Quels sont les problèmes de la métaphysique?

Il y en a beaucoup! Presque partout où vous vous tournez, il y a un problème de métaphysique. Mais je suppose que vous voulez juste savoir quels sont les principaux problèmes de la métaphysique. Je vais vous en donner une et vous expliquer celle qui, à mon avis, est extrêmement importante. Toutes les questions ne se résument pas à celle-ci, mais je pense en fait que cette question est au centre de nombreux conflits métaphysiques:

La recherche du Principium Individuationis.

Je sais que c’est du latin, mais malheureusement les philosophes utilisent beaucoup de latin dans leur terminologie technique, probablement un héritage des philosophes médiévaux. Mais le problème du principe d’individuation, en anglais cette fois, est l’un des problèmes métaphysiques les plus fondamentaux.
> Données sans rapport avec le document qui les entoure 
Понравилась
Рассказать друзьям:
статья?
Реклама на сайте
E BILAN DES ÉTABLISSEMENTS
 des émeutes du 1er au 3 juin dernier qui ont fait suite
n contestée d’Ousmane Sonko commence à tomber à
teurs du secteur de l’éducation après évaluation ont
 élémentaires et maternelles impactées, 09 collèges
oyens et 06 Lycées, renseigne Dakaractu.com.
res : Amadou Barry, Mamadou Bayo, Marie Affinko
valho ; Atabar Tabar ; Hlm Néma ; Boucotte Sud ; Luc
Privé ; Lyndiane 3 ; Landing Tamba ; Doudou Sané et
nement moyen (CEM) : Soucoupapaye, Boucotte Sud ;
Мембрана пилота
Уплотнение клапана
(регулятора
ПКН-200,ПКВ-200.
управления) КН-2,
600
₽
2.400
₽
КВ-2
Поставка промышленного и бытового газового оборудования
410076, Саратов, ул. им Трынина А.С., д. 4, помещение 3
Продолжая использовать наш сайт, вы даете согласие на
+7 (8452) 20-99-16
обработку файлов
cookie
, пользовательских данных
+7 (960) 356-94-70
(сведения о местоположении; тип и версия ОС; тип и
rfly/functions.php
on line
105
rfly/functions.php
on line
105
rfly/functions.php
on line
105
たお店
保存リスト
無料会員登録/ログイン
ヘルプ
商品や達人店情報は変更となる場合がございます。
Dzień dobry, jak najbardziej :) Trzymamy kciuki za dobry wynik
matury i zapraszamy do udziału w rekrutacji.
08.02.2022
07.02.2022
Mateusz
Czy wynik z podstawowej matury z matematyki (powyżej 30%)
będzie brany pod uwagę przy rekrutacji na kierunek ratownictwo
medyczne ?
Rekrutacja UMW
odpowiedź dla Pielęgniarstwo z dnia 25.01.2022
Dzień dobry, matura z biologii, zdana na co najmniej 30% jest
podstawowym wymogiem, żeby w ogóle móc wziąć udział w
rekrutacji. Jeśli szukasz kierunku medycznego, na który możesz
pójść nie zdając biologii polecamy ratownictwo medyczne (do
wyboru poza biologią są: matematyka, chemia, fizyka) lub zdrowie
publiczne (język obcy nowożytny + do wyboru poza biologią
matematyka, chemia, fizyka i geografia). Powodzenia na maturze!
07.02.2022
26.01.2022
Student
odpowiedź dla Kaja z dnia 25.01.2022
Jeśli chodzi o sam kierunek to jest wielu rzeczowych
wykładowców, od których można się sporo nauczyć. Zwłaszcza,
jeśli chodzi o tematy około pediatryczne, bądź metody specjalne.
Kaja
Il pose la question: Qu’est-ce qui fait une chose, une chose individuelle? Qu’est-ce qui le sépare d’autres choses? Oui, je sais que vous pourriez rouler la tête à cette question et penser que c’est une chose stupide à demander. Après tout, n’est-il pas évident que quelque chose soit unique?

Pas assez.

Au début, vous pourriez penser qu’une chaise est une chose simple. Mais est-ce vraiment? Les atomes ne sont-ils pas des objets uniques? Si les atomes sont des objets uniques, et qu’il y a au moins des milliers (un physicien devra me corriger sur celui-ci) d’atomes dans une chaise, vous ne pouvez pas avoir des milliers d’objets simples, individuels, dans une seule chose, une chaise . Peut-être qu’une chaise est une sorte de chose émergente? Non réductible à ses atomes? Mais cela semble un peu effrayant, n’est-ce pas? Arrangez les atomes d’une manière particulière, et tout d’un coup une nouvelle chose apparaît! Donc, vous pourriez penser que la chaise unique est simplement une collection d’atomes.

Mais alors quels atomes sont les atomes qui sont dans la collection qui consiste en la chaise?

Est-ce juste la collecte de particules de bois? Ou y a-t-il aussi des particules d’air autour qui sont contenues dans la collection? Pourquoi préférer une collection d’atomes à une autre pour décider quelle collection est la “chaise”?

Il semblerait que toute réponse soit entièrement arbitraire. Les collections de particules ne sont que celles que nous choisissons de collecter.

Peut-être pourrions-nous penser que ce n’est pas arbitraire si nous ajoutons la notion de fonction. Une chaise est une chose sur laquelle on peut s’asseoir, alors les seules particules qui devraient être regroupées dans cette collection sont celles qui aident à remplir la fonction de «être assis».

Mais alors, si nous le limitons de la sorte, n’y a-t-il pas également dans la chaise des particules de bois qui ne sont pas essentielles pour aider à remplir cette fonction? Vous pouvez en enlever quelques petits morceaux, mais il semblerait que ces petits morceaux de bois font partie du fauteuil.

Et maintenant, nous en sommes encore plus perplexes à propos de cette question. Vous voyez combien il était difficile de répondre au principe d’individuation même dans ce cas simple de chaise?

Imaginez à quel point cela devient plus compliqué lorsque vous vous posez des questions sur l’identité personnelle? Ou quand vous commencez à vous demander si l’esprit est distinct du corps?

Beaucoup de gens ont l’impression que les problèmes de métaphysique sont résolus par le sens commun. J’espère que le raisonnement ci-dessus a contribué à améliorer un peu cette impression. La métaphysique est compliquée et vraiment très difficile. Et comme je l’ai déjà dit, presque tous les problèmes, philosophiques ou non, sont sous-jacents dans le monde.

La réponse de Ian Heckman à Pourquoi l’ontologie est-elle pertinente?